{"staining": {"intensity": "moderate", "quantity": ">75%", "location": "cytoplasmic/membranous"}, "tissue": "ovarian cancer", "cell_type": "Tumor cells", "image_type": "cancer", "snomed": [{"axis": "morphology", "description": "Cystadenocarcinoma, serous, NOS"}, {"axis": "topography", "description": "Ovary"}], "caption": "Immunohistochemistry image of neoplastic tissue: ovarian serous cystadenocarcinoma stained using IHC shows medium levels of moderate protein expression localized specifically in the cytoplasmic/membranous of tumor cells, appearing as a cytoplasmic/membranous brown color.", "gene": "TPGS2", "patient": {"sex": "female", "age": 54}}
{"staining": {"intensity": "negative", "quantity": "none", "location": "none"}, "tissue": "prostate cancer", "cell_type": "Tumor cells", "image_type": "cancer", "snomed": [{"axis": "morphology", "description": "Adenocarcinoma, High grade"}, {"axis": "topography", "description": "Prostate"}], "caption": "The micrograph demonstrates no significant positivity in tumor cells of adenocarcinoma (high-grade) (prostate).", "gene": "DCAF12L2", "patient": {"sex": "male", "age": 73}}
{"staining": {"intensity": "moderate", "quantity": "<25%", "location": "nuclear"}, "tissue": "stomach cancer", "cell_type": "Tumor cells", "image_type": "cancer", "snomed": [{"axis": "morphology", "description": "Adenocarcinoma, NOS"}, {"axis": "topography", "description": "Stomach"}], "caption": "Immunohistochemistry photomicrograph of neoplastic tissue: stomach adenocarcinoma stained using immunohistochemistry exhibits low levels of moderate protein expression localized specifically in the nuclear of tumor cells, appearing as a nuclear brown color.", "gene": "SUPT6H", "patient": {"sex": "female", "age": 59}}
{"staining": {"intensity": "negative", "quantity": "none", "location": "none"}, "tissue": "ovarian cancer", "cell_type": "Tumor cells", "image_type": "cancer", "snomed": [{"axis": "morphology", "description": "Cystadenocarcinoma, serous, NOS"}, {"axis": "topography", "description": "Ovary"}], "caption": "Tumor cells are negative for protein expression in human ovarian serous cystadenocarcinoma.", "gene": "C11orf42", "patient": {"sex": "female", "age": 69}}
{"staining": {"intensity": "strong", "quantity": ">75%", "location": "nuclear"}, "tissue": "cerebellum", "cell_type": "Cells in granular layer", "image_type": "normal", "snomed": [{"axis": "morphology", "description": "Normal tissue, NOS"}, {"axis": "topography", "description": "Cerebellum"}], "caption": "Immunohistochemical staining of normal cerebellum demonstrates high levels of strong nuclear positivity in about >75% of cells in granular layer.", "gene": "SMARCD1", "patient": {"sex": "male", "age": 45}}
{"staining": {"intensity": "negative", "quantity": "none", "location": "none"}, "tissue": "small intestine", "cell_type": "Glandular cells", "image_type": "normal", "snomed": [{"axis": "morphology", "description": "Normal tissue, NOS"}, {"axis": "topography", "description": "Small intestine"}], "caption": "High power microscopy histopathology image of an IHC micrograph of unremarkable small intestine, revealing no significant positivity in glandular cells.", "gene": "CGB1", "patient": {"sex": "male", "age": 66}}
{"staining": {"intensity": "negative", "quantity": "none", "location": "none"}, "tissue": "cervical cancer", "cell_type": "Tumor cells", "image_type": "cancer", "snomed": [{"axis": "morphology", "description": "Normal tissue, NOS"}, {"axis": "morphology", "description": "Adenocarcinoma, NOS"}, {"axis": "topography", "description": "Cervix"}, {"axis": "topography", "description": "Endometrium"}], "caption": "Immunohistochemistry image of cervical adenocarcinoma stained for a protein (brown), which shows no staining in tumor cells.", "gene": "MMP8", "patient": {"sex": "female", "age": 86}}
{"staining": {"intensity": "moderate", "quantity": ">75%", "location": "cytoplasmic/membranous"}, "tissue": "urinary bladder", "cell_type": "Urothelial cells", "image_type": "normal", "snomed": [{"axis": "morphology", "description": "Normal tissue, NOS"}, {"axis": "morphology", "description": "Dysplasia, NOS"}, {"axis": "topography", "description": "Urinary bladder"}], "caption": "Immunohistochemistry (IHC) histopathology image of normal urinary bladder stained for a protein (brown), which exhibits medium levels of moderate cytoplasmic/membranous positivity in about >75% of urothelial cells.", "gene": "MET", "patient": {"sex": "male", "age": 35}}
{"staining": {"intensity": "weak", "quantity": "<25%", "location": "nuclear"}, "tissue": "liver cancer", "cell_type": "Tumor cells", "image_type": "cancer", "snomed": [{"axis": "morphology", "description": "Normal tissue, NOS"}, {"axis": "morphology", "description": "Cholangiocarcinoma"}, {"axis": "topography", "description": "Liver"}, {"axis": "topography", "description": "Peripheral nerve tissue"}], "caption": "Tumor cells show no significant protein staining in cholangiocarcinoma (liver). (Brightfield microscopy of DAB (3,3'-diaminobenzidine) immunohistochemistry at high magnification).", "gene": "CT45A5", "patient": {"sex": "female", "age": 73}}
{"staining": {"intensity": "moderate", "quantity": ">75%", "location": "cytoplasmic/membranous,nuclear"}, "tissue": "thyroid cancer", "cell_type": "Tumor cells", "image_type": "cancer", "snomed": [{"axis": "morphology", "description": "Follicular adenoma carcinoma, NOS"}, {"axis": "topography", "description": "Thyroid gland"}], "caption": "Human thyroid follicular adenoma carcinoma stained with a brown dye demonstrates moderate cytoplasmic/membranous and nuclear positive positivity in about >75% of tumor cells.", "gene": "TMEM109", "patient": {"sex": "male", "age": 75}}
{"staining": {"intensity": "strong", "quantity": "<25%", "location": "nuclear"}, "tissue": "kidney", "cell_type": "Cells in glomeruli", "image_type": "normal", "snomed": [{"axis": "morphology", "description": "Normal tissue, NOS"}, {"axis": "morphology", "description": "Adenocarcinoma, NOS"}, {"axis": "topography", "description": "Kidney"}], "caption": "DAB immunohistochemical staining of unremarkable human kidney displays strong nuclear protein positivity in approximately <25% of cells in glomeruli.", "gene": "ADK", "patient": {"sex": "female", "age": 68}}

▸ **PROBLEM TO WORK ON**: Where a line of the entries above holds the word "demonstrates", return that line.

▸ **THE ANSWER**:
{"staining": {"intensity": "negative", "quantity": "none", "location": "none"}, "tissue": "prostate cancer", "cell_type": "Tumor cells", "image_type": "cancer", "snomed": [{"axis": "morphology", "description": "Adenocarcinoma, High grade"}, {"axis": "topography", "description": "Prostate"}], "caption": "The micrograph demonstrates no significant positivity in tumor cells of adenocarcinoma (high-grade) (prostate).", "gene": "DCAF12L2", "patient": {"sex": "male", "age": 73}}
{"staining": {"intensity": "strong", "quantity": ">75%", "location": "nuclear"}, "tissue": "cerebellum", "cell_type": "Cells in granular layer", "image_type": "normal", "snomed": [{"axis": "morphology", "description": "Normal tissue, NOS"}, {"axis": "topography", "description": "Cerebellum"}], "caption": "Immunohistochemical staining of normal cerebellum demonstrates high levels of strong nuclear positivity in about >75% of cells in granular layer.", "gene": "SMARCD1", "patient": {"sex": "male", "age": 45}}
{"staining": {"intensity": "moderate", "quantity": ">75%", "location": "cytoplasmic/membranous,nuclear"}, "tissue": "thyroid cancer", "cell_type": "Tumor cells", "image_type": "cancer", "snomed": [{"axis": "morphology", "description": "Follicular adenoma carcinoma, NOS"}, {"axis": "topography", "description": "Thyroid gland"}], "caption": "Human thyroid follicular adenoma carcinoma stained with a brown dye demonstrates moderate cytoplasmic/membranous and nuclear positive positivity in about >75% of tumor cells.", "gene": "TMEM109", "patient": {"sex": "male", "age": 75}}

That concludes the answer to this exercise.